● Exercise brief: Print every one of the entries below verbatim, line for line, without changing a single character.

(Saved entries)

******

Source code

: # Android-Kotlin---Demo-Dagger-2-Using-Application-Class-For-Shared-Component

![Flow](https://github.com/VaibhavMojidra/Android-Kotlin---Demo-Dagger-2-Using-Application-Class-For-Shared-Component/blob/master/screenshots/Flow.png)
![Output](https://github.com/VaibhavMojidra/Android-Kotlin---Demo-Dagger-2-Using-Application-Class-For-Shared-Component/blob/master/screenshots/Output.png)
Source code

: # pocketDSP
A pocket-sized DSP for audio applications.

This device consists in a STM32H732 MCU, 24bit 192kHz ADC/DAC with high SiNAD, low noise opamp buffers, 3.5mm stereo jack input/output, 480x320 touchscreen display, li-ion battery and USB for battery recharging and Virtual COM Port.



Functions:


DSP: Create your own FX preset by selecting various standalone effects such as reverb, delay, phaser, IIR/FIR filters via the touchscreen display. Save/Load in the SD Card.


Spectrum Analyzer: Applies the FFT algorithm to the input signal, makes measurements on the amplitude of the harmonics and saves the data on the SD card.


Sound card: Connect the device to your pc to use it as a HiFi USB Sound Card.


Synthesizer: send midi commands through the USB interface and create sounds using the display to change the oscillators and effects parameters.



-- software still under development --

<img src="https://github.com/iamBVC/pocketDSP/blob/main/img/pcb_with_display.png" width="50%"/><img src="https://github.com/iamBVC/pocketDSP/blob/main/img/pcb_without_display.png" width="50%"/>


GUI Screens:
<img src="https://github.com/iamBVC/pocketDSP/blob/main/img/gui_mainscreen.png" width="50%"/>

******

● Your solution:
Source code

: # Android-Kotlin---Demo-Dagger-2-Using-Application-Class-For-Shared-Component

![Flow](https://github.com/VaibhavMojidra/Android-Kotlin---Demo-Dagger-2-Using-Application-Class-For-Shared-Component/blob/master/screenshots/Flow.png)
![Output](https://github.com/VaibhavMojidra/Android-Kotlin---Demo-Dagger-2-Using-Application-Class-For-Shared-Component/blob/master/screenshots/Output.png)
Source code

: # pocketDSP
A pocket-sized DSP for audio applications.

This device consists in a STM32H732 MCU, 24bit 192kHz ADC/DAC with high SiNAD, low noise opamp buffers, 3.5mm stereo jack input/output, 480x320 touchscreen display, li-ion battery and USB for battery recharging and Virtual COM Port.



Functions:


DSP: Create your own FX preset by selecting various standalone effects such as reverb, delay, phaser, IIR/FIR filters via the touchscreen display. Save/Load in the SD Card.


Spectrum Analyzer: Applies the FFT algorithm to the input signal, makes measurements on the amplitude of the harmonics and saves the data on the SD card.


Sound card: Connect the device to your pc to use it as a HiFi USB Sound Card.


Synthesizer: send midi commands through the USB interface and create sounds using the display to change the oscillators and effects parameters.



-- software still under development --

<img src="https://github.com/iamBVC/pocketDSP/blob/main/img/pcb_with_display.png" width="50%"/><img src="https://github.com/iamBVC/pocketDSP/blob/main/img/pcb_without_display.png" width="50%"/>


GUI Screens:
<img src="https://github.com/iamBVC/pocketDSP/blob/main/img/gui_mainscreen.png" width="50%"/>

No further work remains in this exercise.